Indivíduos, e principalmente empresas, deveriam redobrar a atenção antes de decidirem fazer uso de serviços de nuvens públicas, pois tudo aquilo que parecia ser teoria da conspiração confirmou-se graças ao ato de Edward Snowden. Se não fosse por ele, provavelmente ainda estaríamos alheios a tudo o que foi revelado.

A solução, nesse caso, seria a aprovação de leis que ampliem o direto dos individuais para o campo das redes digitais. O projeto de lei do Marco Civil da Internet, em tramitação na Câmara há mais de dois anos, é um primeiro passo nesse sentido.

Além disso, é preciso ficar atento para que o projeto, que nasceu de uma iniciativa popular, não seja descaracterizado, perdendo assim sua função. Hoje, uma alteração no texto original já permite que conteúdo seja retirado da rede sem a necessidade de decisão judicial. Essa é uma mudança inadmissível porque dá margem a “acusações vazias”, que têm intuito apenas de retirar conteúdo que possa desagradar a determinados grupos sociais, como detentores de direitos autorais.

Outro ponto polêmico é a garantia de neutralidade da rede.
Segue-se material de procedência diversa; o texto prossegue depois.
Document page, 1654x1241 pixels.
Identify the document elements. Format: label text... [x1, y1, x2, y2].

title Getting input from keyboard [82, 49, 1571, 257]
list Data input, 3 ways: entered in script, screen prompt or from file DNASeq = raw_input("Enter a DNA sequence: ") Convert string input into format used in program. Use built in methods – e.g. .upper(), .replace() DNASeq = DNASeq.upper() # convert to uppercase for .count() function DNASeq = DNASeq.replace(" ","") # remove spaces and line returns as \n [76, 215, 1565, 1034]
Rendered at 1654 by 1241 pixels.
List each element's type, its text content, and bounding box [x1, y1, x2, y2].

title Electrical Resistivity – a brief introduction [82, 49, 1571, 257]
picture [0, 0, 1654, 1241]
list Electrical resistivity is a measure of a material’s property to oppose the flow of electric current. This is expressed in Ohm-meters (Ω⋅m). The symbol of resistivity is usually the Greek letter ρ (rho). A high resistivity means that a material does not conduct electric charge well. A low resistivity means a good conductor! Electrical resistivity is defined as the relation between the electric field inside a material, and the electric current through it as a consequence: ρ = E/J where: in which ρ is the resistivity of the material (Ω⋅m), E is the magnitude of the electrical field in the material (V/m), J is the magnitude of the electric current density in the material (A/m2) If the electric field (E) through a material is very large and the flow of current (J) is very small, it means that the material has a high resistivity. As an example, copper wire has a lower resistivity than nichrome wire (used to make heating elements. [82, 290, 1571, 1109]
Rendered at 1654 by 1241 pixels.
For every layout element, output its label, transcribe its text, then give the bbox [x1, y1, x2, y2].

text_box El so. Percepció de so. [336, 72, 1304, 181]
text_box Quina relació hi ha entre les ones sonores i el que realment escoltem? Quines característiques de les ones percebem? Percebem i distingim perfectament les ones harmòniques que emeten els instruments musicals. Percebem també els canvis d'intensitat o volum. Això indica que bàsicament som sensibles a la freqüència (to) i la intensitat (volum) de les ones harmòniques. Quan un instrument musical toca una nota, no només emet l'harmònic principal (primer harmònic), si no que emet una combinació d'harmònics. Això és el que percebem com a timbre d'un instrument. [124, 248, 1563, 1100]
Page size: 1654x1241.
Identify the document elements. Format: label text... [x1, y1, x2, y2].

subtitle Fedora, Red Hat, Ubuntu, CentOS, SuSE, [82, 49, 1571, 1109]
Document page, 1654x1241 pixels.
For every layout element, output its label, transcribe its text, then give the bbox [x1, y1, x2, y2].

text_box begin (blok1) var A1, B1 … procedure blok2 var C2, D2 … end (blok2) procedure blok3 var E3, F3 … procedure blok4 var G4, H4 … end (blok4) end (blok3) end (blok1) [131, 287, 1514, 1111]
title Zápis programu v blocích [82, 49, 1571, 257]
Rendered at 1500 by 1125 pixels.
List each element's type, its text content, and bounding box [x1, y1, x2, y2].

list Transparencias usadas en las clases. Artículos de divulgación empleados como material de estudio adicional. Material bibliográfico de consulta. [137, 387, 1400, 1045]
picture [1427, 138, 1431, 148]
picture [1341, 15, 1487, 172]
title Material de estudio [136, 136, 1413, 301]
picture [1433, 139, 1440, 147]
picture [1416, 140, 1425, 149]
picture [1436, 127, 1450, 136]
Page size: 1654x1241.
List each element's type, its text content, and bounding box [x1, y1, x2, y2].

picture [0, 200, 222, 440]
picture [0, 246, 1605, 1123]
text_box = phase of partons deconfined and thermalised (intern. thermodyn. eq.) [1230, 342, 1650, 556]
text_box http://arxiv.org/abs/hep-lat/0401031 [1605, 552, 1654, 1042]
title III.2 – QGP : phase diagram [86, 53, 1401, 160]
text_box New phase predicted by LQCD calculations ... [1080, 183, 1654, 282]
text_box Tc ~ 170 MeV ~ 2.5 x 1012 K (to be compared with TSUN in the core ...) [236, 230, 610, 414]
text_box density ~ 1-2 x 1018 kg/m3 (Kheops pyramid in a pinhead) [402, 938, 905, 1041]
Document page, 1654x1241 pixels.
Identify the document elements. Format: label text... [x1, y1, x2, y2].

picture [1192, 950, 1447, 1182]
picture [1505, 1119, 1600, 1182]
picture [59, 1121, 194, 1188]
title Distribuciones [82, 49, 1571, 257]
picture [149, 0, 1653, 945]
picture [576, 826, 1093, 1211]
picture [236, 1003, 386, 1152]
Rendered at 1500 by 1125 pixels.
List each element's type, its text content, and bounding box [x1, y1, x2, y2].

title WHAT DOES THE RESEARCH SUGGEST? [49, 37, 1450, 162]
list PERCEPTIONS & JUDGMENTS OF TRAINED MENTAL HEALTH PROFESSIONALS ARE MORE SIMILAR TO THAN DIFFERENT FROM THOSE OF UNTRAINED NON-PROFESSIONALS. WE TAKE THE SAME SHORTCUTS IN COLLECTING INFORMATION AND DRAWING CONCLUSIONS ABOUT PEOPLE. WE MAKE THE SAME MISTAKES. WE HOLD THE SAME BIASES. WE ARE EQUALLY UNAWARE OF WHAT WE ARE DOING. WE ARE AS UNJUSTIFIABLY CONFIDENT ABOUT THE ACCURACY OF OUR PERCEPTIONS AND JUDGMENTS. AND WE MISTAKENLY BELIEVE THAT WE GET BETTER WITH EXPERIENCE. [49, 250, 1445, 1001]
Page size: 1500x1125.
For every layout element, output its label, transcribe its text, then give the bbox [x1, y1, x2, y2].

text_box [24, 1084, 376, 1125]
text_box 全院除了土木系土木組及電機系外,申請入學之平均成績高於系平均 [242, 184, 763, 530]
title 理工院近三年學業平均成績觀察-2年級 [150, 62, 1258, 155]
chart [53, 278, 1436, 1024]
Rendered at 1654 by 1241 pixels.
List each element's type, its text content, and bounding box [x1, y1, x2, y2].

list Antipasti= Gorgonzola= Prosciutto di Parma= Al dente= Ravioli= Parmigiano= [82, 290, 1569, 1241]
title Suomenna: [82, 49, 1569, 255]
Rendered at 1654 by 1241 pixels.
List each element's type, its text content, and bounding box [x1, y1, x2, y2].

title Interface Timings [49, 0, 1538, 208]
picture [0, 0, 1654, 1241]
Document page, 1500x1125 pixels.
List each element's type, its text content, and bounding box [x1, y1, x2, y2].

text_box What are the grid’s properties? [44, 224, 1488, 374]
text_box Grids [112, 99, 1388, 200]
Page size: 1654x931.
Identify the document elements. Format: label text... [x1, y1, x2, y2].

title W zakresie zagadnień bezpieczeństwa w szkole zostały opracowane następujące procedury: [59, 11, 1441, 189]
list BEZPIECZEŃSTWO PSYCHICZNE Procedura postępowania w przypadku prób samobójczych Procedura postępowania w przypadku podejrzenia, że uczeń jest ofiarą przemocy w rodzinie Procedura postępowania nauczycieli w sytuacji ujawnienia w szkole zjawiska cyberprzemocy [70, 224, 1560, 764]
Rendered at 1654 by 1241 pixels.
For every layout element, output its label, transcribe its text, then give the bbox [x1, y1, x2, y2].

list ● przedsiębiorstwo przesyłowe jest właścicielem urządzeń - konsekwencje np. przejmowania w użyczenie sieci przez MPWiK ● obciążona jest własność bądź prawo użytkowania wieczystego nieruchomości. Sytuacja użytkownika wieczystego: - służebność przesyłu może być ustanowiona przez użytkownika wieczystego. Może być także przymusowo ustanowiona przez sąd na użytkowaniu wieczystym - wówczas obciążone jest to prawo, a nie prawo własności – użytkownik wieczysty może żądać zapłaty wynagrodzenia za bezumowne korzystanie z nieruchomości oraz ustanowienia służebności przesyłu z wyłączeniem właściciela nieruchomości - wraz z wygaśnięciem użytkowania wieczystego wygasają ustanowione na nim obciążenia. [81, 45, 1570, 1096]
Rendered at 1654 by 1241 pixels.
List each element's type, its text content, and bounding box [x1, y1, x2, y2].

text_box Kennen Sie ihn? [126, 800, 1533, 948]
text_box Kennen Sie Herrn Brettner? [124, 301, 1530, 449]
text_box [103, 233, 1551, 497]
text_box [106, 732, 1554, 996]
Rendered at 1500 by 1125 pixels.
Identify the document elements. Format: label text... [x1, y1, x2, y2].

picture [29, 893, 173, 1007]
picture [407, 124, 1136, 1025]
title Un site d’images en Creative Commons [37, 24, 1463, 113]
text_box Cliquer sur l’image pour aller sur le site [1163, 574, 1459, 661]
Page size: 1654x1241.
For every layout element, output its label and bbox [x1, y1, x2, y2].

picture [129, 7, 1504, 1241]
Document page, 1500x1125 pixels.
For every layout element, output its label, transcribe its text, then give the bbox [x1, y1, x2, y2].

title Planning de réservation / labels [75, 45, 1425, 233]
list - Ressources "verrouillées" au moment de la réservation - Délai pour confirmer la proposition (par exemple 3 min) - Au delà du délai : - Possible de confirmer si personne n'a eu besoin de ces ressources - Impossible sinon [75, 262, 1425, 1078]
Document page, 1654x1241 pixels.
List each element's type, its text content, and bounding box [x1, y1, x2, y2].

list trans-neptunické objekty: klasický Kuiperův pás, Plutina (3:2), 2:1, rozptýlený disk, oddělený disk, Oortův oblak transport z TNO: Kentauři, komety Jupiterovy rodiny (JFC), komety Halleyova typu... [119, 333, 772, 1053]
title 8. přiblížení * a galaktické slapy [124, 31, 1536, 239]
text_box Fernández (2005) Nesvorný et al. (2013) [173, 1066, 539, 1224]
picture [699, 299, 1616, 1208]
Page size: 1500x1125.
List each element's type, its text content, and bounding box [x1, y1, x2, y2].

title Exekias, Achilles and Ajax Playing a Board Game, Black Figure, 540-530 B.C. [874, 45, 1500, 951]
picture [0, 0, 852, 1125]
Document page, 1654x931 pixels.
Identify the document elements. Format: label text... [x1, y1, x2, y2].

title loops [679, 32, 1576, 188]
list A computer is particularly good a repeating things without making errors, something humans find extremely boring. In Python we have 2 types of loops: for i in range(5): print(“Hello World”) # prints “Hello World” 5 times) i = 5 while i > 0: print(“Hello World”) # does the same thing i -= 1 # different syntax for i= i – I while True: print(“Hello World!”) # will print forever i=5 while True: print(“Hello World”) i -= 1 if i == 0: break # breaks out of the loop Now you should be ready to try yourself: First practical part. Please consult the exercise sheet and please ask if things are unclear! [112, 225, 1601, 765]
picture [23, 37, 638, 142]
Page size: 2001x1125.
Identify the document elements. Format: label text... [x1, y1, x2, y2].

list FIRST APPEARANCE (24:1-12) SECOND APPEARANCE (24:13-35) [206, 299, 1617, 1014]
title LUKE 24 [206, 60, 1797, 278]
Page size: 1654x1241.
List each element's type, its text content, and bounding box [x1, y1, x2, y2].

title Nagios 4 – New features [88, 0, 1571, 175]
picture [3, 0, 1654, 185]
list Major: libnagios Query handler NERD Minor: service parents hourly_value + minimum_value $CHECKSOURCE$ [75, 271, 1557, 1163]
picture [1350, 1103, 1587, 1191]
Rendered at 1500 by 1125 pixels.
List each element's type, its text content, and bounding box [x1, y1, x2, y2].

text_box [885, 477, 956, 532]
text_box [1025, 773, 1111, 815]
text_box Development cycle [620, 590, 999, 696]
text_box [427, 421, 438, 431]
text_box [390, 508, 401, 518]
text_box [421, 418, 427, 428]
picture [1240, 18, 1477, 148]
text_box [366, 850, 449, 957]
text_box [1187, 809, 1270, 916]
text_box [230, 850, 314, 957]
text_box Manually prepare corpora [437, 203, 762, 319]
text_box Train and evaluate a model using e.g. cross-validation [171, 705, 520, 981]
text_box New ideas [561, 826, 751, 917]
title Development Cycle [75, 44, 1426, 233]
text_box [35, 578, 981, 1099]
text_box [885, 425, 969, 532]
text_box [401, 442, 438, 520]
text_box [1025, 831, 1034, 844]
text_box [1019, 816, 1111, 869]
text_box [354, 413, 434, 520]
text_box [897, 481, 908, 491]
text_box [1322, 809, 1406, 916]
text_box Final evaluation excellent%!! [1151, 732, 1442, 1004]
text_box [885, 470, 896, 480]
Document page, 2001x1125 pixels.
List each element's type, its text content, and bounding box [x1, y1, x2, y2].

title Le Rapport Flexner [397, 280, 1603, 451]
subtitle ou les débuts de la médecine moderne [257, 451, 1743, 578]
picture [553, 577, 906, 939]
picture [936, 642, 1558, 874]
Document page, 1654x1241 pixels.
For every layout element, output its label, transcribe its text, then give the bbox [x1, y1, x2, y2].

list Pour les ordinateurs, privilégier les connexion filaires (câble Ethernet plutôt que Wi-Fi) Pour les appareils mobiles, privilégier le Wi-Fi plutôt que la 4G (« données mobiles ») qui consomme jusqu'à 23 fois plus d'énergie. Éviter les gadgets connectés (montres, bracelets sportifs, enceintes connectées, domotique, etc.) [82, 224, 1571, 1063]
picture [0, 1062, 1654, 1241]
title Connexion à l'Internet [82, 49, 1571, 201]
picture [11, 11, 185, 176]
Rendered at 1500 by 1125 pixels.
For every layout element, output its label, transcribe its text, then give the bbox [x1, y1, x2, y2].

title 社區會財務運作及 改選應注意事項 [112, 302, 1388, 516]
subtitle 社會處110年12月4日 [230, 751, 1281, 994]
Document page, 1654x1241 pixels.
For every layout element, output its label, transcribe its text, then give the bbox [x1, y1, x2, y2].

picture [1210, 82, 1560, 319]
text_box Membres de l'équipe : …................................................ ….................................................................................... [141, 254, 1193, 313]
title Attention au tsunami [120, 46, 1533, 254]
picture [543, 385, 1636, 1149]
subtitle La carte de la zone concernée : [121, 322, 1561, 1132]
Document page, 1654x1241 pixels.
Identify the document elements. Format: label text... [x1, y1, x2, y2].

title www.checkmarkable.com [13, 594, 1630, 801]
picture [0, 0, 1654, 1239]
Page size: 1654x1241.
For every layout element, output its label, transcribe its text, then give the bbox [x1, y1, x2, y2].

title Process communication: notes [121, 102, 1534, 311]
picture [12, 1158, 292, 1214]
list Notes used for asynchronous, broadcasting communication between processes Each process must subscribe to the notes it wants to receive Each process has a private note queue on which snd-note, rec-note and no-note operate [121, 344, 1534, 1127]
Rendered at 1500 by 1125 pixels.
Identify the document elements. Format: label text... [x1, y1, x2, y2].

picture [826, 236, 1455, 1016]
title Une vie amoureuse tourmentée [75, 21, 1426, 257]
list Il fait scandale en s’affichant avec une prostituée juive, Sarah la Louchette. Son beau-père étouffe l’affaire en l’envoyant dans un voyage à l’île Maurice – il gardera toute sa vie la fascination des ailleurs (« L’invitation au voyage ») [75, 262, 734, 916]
Ela determina que provedores de infraestrutura não podem ter controle sobre o conteúdo que passa por essa infraestrutura. Se essa garantia cair, provedores poderão filtrar os pacotes de dados para criar planos diferenciados de acesso de acordo com o conteúdo que você quer consumir. Nesse caso, não importará mais quantos “mega” tem o seu plano de acesso à Internet, você ainda assim terá que pagar custos adicionais para poder fazer uso de serviços como VoIP ou streaming de vídeo de forma minimamente decente.

Como se pode ver, os únicos a ganhar com essa decisão são as grandes corporações de telecomunicação, pois elas poderão aumentar suas margens de lucro sem que para isso seja necessário aumentar a sua infraestrutura ou incluir mais gente ao serviço. Tal decisão mudaria drasticamente o modelo de negócio vigente até agora, no qual a largura da banda determina o que você pode fazer na rede.

Por tudo que foi falado até aqui, é importante que elevemos a consciência da população em geral em relação à importância do tema, aumentando assim a pressão popular pela aprovação integral do Marco Civil da Internet. Portanto, converse com seus amigos e familiares sobre o projeto, seja nas rodas de bar ou nas redes sociais.